Start of Provided data

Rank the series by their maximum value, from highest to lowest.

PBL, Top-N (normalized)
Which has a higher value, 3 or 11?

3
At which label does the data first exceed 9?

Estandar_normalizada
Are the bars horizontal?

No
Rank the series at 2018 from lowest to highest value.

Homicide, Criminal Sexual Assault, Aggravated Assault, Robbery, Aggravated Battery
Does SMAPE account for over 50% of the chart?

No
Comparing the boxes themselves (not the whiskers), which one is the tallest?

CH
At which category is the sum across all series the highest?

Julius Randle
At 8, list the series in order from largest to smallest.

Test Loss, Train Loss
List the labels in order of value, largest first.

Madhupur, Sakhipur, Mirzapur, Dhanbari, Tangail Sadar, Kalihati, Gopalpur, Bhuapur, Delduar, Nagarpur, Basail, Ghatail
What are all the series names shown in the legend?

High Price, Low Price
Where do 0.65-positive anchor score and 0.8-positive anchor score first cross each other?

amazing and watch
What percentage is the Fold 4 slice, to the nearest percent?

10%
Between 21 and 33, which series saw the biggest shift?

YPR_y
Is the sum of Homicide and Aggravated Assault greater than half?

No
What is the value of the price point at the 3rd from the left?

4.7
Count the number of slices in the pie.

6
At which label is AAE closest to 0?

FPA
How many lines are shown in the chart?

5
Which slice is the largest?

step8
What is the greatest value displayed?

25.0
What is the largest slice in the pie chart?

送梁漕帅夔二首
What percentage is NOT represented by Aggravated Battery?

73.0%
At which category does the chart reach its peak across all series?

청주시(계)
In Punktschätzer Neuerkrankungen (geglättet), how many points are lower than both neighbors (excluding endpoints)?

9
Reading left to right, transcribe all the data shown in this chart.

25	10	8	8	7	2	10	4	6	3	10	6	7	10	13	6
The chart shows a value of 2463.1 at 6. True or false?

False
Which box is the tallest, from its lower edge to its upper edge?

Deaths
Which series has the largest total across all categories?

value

End of Provided data

__Assignment__:
Could you copy all of the data above word for word, keeping every line in its original order?

__Result of this exercise__:
Rank the series by their maximum value, from highest to lowest.

PBL, Top-N (normalized)
Which has a higher value, 3 or 11?

3
At which label does the data first exceed 9?

Estandar_normalizada
Are the bars horizontal?

No
Rank the series at 2018 from lowest to highest value.

Homicide, Criminal Sexual Assault, Aggravated Assault, Robbery, Aggravated Battery
Does SMAPE account for over 50% of the chart?

No
Comparing the boxes themselves (not the whiskers), which one is the tallest?

CH
At which category is the sum across all series the highest?

Julius Randle
At 8, list the series in order from largest to smallest.

Test Loss, Train Loss
List the labels in order of value, largest first.

Madhupur, Sakhipur, Mirzapur, Dhanbari, Tangail Sadar, Kalihati, Gopalpur, Bhuapur, Delduar, Nagarpur, Basail, Ghatail
What are all the series names shown in the legend?

High Price, Low Price
Where do 0.65-positive anchor score and 0.8-positive anchor score first cross each other?

amazing and watch
What percentage is the Fold 4 slice, to the nearest percent?

10%
Between 21 and 33, which series saw the biggest shift?

YPR_y
Is the sum of Homicide and Aggravated Assault greater than half?

No
What is the value of the price point at the 3rd from the left?

4.7
Count the number of slices in the pie.

6
At which label is AAE closest to 0?

FPA
How many lines are shown in the chart?

5
Which slice is the largest?

step8
What is the greatest value displayed?

25.0
What is the largest slice in the pie chart?

送梁漕帅夔二首
What percentage is NOT represented by Aggravated Battery?

73.0%
At which category does the chart reach its peak across all series?

청주시(계)
In Punktschätzer Neuerkrankungen (geglättet), how many points are lower than both neighbors (excluding endpoints)?

9
Reading left to right, transcribe all the data shown in this chart.

25	10	8	8	7	2	10	4	6	3	10	6	7	10	13	6
The chart shows a value of 2463.1 at 6. True or false?

False
Which box is the tallest, from its lower edge to its upper edge?

Deaths
Which series has the largest total across all categories?

value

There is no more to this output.